Archbishop O'Fiaich argued that, contrary to the British government's contention, these prisoners were "in a different category to the ordinary".

"Many are youthful and come from families which have never been in trouble with the law though they lived in areas which suffered discrimination in housing and jobs."

He concluded: "The problem of these prisoners is only sowing the seeds of future conflict."

'Propaganda'

In a statement from Stormont Castle on 1 August, 1978, the NIO expressed surprise at Archbishop O'Fiaich's statement and reaffirmed the government's determination to "stand firm in its policy on special category status".

However, the growing international impact of the prison protest is candidly acknowledged in a memo circulated to NIO Ministers in May 1978.

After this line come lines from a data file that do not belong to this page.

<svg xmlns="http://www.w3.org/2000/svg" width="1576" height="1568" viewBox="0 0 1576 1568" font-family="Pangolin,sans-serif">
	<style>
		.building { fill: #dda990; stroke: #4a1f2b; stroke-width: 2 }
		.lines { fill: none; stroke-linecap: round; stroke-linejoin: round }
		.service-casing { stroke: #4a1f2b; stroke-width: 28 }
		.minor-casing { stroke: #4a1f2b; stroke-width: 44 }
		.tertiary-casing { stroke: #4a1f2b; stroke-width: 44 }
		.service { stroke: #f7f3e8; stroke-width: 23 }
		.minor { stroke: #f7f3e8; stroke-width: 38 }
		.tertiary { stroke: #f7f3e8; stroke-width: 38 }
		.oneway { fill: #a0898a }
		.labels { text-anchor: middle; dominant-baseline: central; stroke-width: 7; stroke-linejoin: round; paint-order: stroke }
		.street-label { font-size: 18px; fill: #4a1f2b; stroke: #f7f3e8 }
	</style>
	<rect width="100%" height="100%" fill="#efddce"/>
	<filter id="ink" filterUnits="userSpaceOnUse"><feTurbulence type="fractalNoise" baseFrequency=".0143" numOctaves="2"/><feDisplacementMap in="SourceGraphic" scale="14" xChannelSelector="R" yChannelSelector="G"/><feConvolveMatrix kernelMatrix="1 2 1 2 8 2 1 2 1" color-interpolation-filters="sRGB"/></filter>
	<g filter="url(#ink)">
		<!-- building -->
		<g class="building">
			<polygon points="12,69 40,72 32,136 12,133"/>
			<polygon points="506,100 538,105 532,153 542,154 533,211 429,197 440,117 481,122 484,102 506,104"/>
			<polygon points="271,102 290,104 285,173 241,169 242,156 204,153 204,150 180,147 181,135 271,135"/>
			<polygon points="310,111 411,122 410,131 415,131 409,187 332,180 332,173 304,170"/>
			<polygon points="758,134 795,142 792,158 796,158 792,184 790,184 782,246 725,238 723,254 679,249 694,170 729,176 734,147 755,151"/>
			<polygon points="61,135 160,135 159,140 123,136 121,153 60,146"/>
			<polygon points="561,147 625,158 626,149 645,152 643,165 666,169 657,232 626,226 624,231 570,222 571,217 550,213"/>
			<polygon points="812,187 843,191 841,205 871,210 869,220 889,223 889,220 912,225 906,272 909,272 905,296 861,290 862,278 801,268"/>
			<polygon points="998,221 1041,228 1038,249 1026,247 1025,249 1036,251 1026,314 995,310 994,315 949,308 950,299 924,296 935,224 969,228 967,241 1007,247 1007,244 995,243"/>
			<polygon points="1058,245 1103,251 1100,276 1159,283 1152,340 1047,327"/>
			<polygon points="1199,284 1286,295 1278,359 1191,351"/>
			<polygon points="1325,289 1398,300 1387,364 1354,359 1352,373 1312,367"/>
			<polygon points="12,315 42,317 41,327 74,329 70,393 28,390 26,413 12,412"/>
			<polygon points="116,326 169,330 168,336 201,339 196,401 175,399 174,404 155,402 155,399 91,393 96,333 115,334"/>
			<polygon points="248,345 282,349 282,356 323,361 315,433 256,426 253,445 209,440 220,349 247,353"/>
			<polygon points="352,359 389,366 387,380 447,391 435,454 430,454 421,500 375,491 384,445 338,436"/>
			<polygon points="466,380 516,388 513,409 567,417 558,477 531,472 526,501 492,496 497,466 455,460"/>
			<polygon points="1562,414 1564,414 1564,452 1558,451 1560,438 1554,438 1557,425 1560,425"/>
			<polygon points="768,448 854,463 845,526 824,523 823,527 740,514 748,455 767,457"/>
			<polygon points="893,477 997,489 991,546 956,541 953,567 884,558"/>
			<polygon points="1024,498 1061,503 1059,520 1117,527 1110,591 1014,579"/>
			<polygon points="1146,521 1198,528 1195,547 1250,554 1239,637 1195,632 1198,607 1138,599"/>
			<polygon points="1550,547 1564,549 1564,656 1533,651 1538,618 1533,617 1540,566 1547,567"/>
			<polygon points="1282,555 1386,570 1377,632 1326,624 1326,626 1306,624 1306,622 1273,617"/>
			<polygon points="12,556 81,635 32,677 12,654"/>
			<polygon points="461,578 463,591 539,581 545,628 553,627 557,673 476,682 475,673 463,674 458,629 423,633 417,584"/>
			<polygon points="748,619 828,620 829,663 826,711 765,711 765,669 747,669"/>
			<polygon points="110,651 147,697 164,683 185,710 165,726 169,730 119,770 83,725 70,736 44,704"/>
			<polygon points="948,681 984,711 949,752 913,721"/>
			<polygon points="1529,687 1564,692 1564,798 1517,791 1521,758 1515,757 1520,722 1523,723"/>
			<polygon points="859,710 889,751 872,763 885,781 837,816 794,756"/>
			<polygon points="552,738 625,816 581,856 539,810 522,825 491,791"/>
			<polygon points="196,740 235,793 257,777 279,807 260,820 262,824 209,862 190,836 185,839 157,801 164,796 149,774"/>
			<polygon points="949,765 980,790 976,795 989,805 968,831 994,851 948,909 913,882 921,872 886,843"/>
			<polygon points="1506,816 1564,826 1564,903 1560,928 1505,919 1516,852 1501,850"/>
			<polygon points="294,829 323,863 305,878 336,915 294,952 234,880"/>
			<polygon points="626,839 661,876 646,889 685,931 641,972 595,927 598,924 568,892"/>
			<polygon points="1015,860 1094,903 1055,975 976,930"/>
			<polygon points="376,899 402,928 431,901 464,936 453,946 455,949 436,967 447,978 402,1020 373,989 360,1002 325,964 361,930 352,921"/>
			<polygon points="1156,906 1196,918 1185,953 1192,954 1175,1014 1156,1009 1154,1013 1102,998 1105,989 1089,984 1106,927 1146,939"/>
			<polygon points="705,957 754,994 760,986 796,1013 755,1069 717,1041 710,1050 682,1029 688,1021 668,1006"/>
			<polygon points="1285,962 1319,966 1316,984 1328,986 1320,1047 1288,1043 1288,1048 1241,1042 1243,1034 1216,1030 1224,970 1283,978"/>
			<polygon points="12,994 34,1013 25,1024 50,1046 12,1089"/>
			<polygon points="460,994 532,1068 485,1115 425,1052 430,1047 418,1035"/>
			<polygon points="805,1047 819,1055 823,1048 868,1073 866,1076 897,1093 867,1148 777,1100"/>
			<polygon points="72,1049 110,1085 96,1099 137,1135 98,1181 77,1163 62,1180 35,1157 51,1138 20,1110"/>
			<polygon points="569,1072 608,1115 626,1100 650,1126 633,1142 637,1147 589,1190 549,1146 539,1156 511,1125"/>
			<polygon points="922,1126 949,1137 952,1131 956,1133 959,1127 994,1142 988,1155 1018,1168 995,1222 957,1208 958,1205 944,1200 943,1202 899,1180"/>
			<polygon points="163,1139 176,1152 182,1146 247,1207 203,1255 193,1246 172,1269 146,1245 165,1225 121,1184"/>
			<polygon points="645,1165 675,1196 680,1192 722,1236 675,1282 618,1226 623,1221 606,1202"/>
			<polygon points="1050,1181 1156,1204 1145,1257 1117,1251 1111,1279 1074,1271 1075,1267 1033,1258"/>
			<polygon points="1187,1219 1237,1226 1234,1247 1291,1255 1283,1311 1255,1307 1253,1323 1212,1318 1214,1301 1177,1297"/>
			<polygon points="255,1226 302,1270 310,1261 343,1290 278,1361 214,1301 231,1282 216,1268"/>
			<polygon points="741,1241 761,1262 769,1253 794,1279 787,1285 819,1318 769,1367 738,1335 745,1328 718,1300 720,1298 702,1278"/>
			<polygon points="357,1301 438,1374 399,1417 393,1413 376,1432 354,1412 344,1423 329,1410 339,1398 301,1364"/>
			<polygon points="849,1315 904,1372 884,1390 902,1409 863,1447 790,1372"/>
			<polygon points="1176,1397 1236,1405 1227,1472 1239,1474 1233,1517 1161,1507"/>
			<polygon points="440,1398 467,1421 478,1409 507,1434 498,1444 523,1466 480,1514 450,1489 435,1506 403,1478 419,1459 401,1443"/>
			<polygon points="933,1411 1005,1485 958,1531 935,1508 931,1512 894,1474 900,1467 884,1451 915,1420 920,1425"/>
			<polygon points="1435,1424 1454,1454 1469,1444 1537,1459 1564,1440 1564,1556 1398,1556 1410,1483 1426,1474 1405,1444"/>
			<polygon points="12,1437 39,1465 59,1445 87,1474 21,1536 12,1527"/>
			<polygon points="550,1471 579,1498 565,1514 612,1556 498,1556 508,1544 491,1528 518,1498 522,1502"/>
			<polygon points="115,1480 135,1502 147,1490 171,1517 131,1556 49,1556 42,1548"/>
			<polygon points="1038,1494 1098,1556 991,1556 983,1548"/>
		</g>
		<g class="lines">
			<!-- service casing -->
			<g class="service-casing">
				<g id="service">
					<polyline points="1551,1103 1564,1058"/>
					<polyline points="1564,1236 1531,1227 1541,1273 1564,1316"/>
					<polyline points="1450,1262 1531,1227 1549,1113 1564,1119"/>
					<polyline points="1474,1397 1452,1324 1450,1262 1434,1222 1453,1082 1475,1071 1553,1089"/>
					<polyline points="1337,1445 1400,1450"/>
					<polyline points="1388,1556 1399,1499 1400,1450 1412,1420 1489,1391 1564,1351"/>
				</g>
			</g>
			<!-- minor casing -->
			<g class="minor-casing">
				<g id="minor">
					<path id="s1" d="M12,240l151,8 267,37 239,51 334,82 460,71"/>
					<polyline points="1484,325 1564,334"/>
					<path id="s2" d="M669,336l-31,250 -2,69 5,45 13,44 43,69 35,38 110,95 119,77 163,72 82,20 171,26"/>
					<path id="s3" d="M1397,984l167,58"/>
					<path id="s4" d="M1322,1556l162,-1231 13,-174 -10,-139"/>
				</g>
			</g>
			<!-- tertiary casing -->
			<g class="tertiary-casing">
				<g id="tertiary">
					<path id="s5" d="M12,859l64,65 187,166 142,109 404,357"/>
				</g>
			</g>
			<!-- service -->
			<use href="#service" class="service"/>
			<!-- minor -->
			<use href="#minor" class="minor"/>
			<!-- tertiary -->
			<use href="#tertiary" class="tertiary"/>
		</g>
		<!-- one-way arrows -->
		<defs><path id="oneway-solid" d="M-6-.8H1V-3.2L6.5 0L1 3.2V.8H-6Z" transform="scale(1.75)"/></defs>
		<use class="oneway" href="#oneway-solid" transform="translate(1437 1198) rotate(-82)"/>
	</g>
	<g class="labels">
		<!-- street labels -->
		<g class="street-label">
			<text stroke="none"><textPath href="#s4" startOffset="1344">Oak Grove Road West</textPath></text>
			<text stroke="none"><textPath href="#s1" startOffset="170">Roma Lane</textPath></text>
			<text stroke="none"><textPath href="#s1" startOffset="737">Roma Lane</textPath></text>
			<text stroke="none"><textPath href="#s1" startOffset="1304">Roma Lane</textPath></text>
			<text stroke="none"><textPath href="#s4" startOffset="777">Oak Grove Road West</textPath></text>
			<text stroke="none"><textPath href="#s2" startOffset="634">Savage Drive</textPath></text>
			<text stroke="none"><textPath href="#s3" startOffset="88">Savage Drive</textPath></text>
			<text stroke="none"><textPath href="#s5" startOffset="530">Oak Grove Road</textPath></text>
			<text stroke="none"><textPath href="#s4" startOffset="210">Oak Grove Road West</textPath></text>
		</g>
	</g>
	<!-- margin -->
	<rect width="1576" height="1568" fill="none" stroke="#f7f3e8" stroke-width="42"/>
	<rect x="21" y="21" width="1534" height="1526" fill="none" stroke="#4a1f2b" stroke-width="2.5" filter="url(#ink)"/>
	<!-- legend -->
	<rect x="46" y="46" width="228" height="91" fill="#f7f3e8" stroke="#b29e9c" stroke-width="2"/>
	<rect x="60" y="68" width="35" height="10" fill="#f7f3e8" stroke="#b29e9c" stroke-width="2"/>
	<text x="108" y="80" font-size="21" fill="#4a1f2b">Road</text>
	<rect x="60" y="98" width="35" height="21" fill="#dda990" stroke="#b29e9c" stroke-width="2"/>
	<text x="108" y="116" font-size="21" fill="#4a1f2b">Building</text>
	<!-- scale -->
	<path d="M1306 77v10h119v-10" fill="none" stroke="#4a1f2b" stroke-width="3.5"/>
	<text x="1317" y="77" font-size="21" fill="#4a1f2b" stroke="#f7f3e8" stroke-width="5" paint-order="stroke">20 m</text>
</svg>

"The protest has been the PIRA's main propaganda cause for the last year… it is also the main reason for renewed American support for the IRA."

H blocks
A government official warned of an "embarrassing" propaganda campaign

The British government was concerned that four prisoners had applied to the European Commission of Human Rights which would rule shortly.

Any change, an official noted, "would lead to expectation of an amnesty for terrorists".

The situation continued to escalate into the autumn and, in a memo dated 20 October, an official called E Hannigan reported to Roy Mason on the dangers in the situation for the British government.

"The determination of the protesting prisoners seems strong," he said.

"They may believe they are winning the propaganda battle which is being controlled by the PIRA… The government's determination is at least equal to the protestors', but the secretary of state needs to take into account the risks which PIRA shrug off.

"Responsible people and bodies who profess little sympathy with the object of the protest are worried about the disgusting conditions in the H Blocks and the apparent severity of the regime.

"They hold the government responsible for doing something about them."

'POW status'

The official added that the government would be held culpable if an epidemic broke out in the prison, while the filing of complaints by four prisoners with the European Commission for Human Rights raised the prospect of "an intensified and embarrassing propaganda campaign" involving well-organised marches.

Mr Hannigan noted that the prisoners' demands - the right to wear their own clothes, not to do prison work and to enforce their own discipline - amounted to POW status.

This would have severe implications for British policy, he stressed: "They would thus be prisoners of war and eligible for release at the conclusion of hostilities.

"The courts would be seen as political courts… the RUC would become political police, not the impartial guardians of the law.

"Terrorism would become respectable."

In conclusion, the official warned ministers: "Humanitarian concern makes the present regime vulnerable, especially if something goes suddenly wrong, and human concern can turn into political pressure, especially if it emerges that we may be vulnerable at the European Court."